# Challenge
Rewrite the material below with every "scientific name" changed to "species name" and nothing else altered. Leave out the pictures.

# Records shown
>> Start
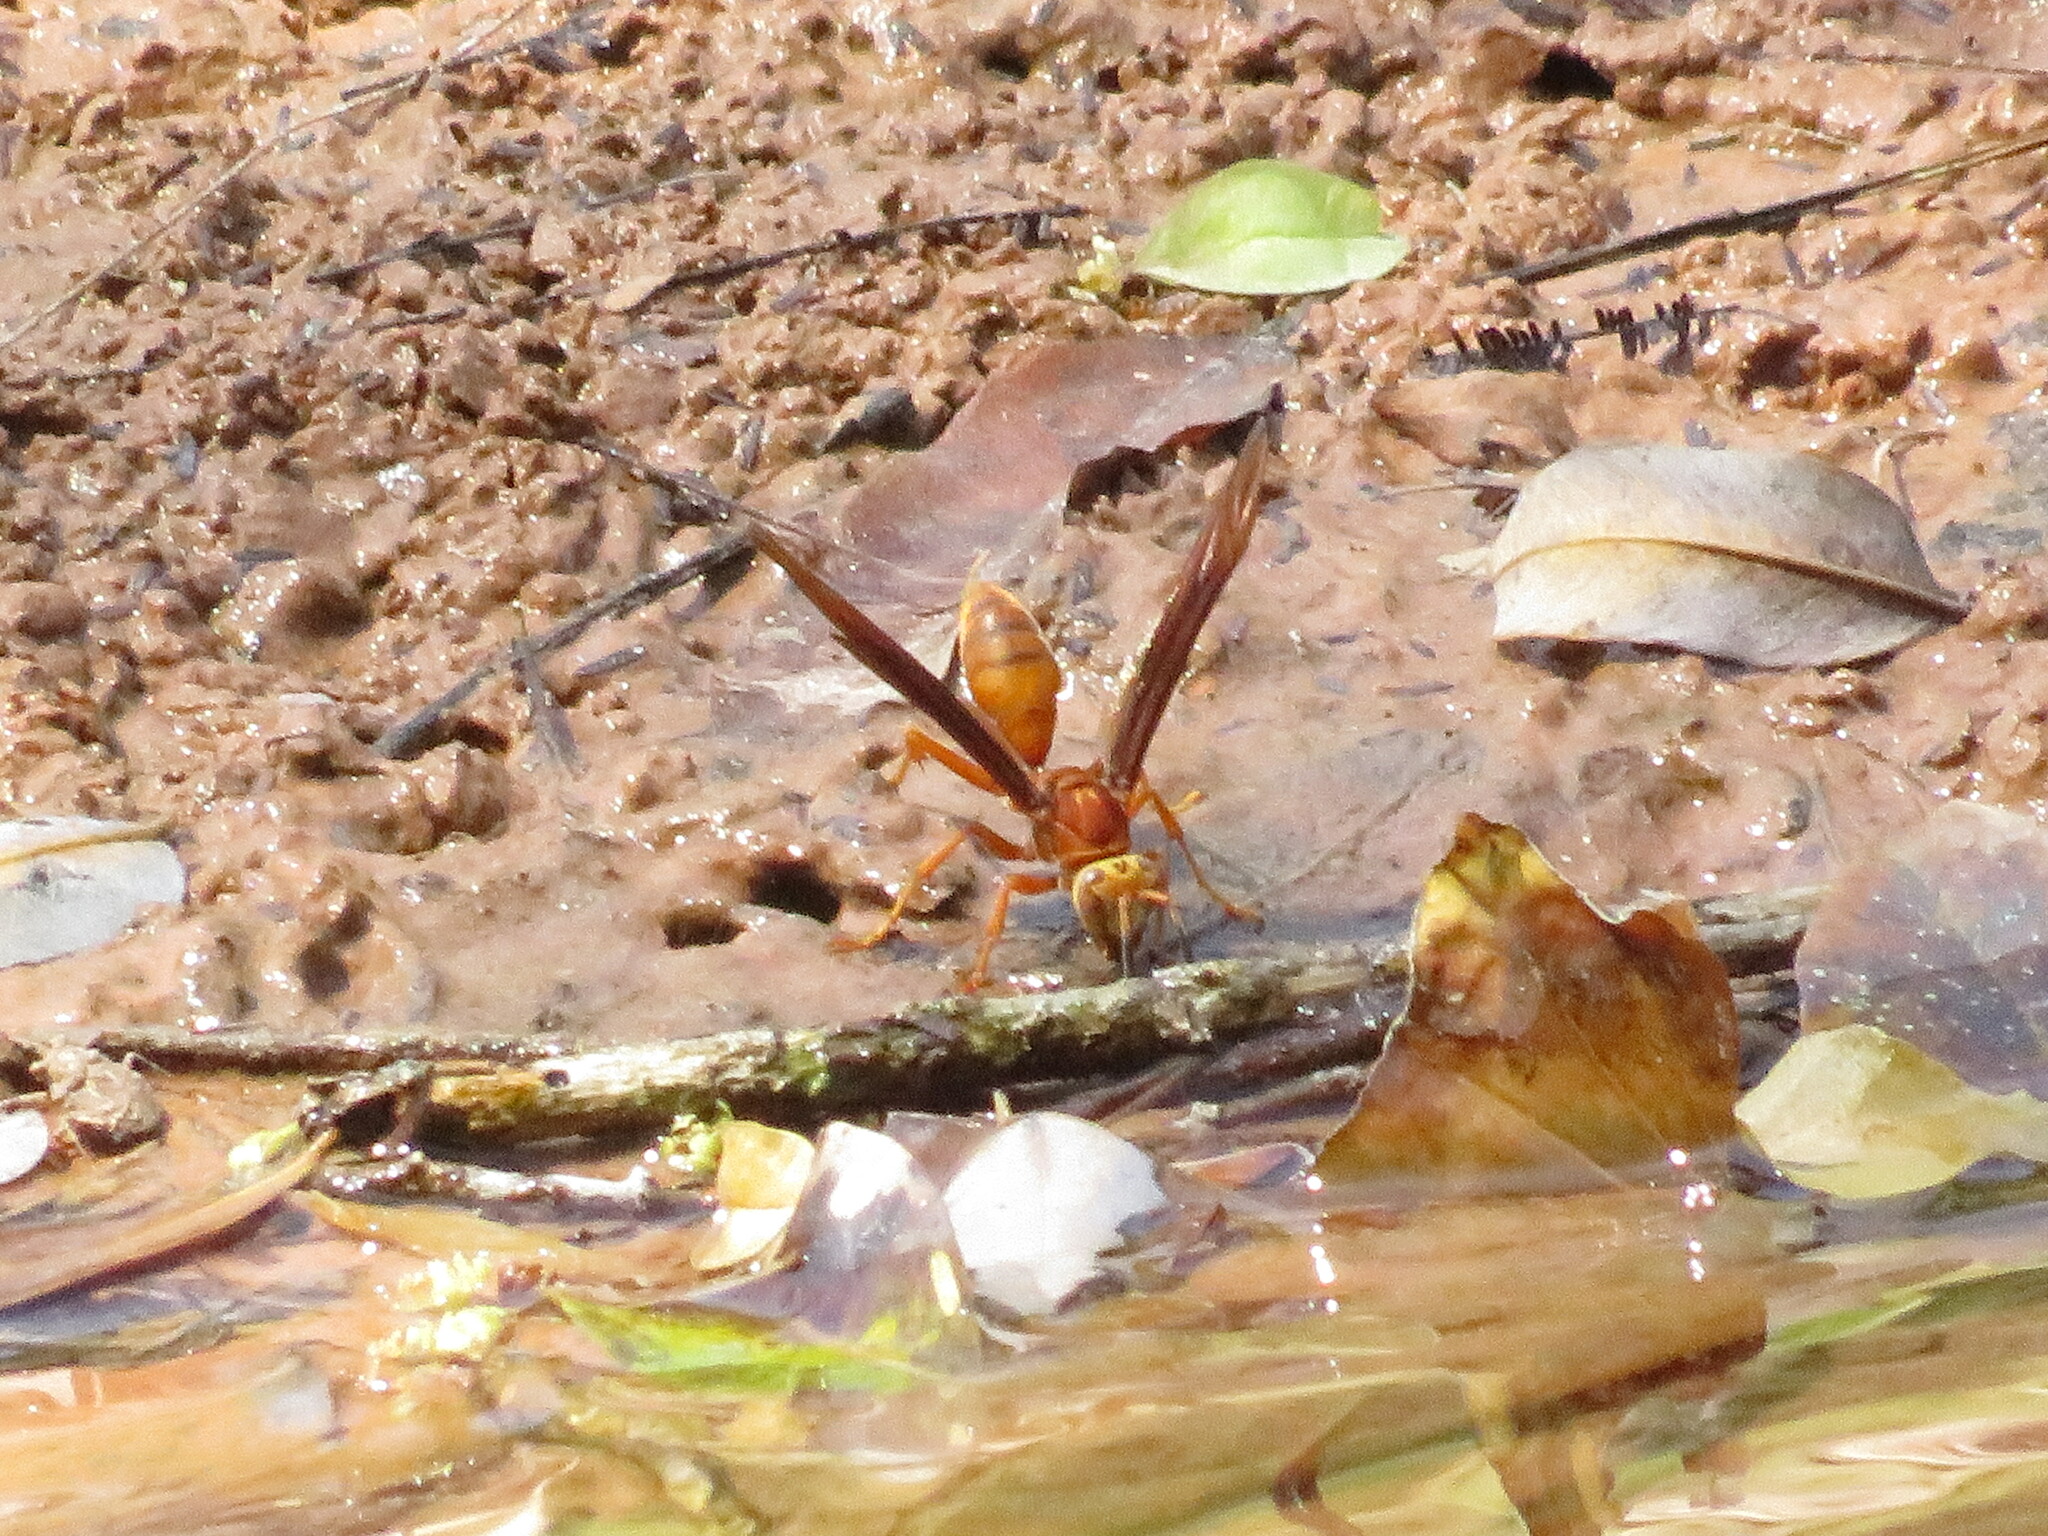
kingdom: Animalia
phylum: Arthropoda
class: Insecta
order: Hymenoptera
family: Eumenidae
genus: Polistes
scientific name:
>> End
# Exercise response
kingdom: Animalia
phylum: Arthropoda
class: Insecta
order: Hymenoptera
family: Eumenidae
genus: Polistes
species name:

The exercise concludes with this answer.